Het belang van de gemeente: • De gemeente is er voor de kinderen en voor de ouders, om te zorgen voor goede kinderopvang (welzijn) voor iedereen en ouders die als ze dat willen kunnen werken. • Daarnaast is mogelijk relevant voor de gemeente te weten hoe groot de wachtlijsten echt zijn. Dit is afhankelijk van het beleid wat de gemeente al dan niet hierop voert. Voor deze casus moet uitgezocht wat de gemeente aan beleid, uitvoering, toezicht doet m.b.t. kinderopvang, welke data verzameld en gebruikt worden en bijvoorbeeld of en hoe de wachtlijsten worden gebruikt. Dat kan de casus sterker maken. • Als de wachtlijsten of wellicht ook andere informatie van de kinderopvangorganisaties zelf relevant zijn voor de gemeente en het collectief van kinderopvangorganisaties kan de gemeente mogelijk initiator zijn richting deze organisaties om meer met elkaar te gaan delen (omdat iedereen er beter van wordt).
Ellen de Vries van Studio Abel Startpunt voor de verdieping is de output van de sessie op 7 oktober 2014
Studio Abel - http://www.studioabel.nl/ Profiel: Studio Abel is een ontwerpstudio voor grafische vormgeving en fotografie. Ze ondersteunen startende ondernemers die nog geen huisstijl hebben en doen aan social media monitoring voor klanten. Vraag: Ellen heeft momenteel geen vraagstuk waar ze data bij zou willen of kunnen gebruiken. Echter wanneer het wel opportuun is wil ze inzicht hebben in de data van de gemeente. Een gestructureerde lijst van alle beschikbare en opvraagbare data biedt voor Ellen uitkomst. Dit geldt niet alleen voor Ellen. Ook de andere ondernemers hebben behoefte aan een gepubliceerde lijst waaruit ze kunnen ‘datashoppen’. De data zelf hoeft dan niet per se gepubliceerd te zijn. Metadata en opvraaggevens voldoen. Ellen deed de suggestie dat het zoekgedrag binnen de lijst input kan zijn voor de prioritering van de datapublicatie. Dit geeft invloed op de wijze waarop de lijst gepubliceerd wordt.

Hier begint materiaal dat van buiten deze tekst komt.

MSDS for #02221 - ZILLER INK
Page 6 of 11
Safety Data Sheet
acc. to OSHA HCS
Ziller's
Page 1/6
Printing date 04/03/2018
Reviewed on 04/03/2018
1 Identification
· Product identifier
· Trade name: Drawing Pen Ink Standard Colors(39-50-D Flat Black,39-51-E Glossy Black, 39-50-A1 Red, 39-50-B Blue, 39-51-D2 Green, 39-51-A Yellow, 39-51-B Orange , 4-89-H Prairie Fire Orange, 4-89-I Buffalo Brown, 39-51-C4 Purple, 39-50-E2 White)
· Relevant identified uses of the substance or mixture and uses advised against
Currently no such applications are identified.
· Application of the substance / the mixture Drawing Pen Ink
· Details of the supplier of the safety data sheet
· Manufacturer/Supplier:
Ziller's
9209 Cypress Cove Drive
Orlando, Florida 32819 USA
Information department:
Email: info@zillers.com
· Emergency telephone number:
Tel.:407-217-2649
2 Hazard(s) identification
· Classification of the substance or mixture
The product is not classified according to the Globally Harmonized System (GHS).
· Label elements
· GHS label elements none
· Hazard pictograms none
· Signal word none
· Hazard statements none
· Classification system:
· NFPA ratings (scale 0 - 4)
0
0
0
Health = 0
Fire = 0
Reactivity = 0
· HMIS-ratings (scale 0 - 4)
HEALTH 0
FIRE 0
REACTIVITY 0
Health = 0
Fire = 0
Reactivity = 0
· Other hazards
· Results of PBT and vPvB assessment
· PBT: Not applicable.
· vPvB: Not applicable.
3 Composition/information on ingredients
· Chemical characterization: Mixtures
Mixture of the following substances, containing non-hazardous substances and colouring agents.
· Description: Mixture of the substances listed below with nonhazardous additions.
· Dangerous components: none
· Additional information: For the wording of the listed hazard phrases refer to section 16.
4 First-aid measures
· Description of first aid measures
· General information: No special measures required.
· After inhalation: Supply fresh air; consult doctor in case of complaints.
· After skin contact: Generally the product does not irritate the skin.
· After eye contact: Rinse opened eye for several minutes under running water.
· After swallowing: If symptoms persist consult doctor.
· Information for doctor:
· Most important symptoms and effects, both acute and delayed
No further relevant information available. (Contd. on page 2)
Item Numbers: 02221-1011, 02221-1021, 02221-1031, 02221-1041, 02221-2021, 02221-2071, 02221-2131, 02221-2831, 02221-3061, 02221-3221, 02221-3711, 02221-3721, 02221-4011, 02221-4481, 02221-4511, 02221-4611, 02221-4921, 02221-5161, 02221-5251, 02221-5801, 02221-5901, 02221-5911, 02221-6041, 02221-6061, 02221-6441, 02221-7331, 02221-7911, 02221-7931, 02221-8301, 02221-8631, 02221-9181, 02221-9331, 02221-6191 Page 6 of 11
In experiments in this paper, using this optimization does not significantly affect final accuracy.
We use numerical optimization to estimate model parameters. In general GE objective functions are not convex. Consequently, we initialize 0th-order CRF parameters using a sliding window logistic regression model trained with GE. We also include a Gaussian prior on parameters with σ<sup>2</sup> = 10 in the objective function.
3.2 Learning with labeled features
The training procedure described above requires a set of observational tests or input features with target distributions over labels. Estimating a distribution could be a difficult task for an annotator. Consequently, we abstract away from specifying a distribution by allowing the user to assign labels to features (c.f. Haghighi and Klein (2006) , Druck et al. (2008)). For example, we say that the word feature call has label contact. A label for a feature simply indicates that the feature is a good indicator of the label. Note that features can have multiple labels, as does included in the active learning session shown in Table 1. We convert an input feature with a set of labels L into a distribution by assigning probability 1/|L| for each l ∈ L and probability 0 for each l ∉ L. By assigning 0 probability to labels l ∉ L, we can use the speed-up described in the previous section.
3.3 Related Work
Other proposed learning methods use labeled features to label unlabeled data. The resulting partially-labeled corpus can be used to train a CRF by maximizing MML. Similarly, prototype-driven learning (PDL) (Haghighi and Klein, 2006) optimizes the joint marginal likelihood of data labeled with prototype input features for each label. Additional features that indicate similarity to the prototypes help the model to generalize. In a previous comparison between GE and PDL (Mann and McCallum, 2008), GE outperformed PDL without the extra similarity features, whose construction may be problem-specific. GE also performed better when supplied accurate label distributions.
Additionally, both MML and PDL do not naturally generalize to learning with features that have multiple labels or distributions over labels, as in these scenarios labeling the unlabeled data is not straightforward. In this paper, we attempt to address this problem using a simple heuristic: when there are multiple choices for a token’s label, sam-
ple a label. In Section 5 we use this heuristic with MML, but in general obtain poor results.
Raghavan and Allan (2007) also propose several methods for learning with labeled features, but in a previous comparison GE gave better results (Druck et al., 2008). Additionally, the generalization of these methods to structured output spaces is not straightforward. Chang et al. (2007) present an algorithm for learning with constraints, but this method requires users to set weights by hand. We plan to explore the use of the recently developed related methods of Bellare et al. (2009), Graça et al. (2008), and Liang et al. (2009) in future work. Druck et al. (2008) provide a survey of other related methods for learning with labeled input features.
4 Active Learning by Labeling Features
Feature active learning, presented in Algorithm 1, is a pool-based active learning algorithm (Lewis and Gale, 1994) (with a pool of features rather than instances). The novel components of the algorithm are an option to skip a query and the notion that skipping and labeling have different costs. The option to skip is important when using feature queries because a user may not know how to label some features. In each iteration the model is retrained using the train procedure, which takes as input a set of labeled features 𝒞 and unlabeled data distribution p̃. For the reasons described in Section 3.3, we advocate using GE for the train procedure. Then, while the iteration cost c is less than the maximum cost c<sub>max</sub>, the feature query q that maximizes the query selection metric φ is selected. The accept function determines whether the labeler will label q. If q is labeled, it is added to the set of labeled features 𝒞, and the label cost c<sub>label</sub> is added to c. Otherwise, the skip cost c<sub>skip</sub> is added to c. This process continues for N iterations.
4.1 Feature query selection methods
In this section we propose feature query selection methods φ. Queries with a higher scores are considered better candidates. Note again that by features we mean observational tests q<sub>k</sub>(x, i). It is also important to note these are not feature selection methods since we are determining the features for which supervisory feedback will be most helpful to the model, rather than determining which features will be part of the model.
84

André Kaptein van Smartsensors.me Startpunt voor de verdieping is de output van de sessie op 7 oktober 2014
Smartsensors.me - http://www.smartsensors.me/ Profiel: Smartsenors.me ontwikkelt sensoren voor allerlei toepassing in de openbare ruimte (geluid, luchtvervuiling, overlast), in gebouwen, op wegen, waterstromen, in bedrijfsprocessen et cetera. Daarbij verzorgt Smartsensors.me het volledige traject: installeren, het meten, verwerken, visualiseren, analyseren. De smart city pitch luidt “We offer an infrastructure for sensing urban parameters such as air quality, noise, traffic density or vibration. Our sensing proposition includes online connectivity, hosting, analysis and presentation of the data. We can combine the data with other data, big or open. Data analysis can help smart citizens, planners and businesses in understanding their city and its environment. Monitoring and analysis can show the effect of urban policy actions. We bring hyperlocal sensordata as well as the big picture to the decision room. That 'decision room' may be City Hall, the board room of your company or maybe your own kitchentable.” Met behulp van sensoren kunnen real time metingen uitgevoerd worden waardoor veel nauwkeuriger beleid gemaakt en besluiten genomen worden. Met sensoren is de tijd van aannames, normgetallen, indexcijfers voorbij! Een aandachtspunt rondom sensoring is de sociale acceptatie. André werkt onder andere op basis van het Europese Fiware platform wat onlangs is gelanceerd en in ontwikkeling is_ http://www.fiware.org/about/. Onder het motto ‘practice what you preach’ gaat André in zijn buurt in Haarlem een aantal sensoren hangen. Zodat hij kan laten zien wat dat oplevert. Voor de gemeemte Haarlem is het zinvol dit op z’n minst te volgen of indien mogelijk samen te werken! Vraag: André wil graag samenwerken met de gemeente Haarlem en een proefproject met sensoring starten. Mede in kader van mogelijke Smart City ambities van Haarlem. Daarbij is het interessant om te verkennen wat sensoring oplevert (ook winst in €) t.o.v. traditionele meetmethoden.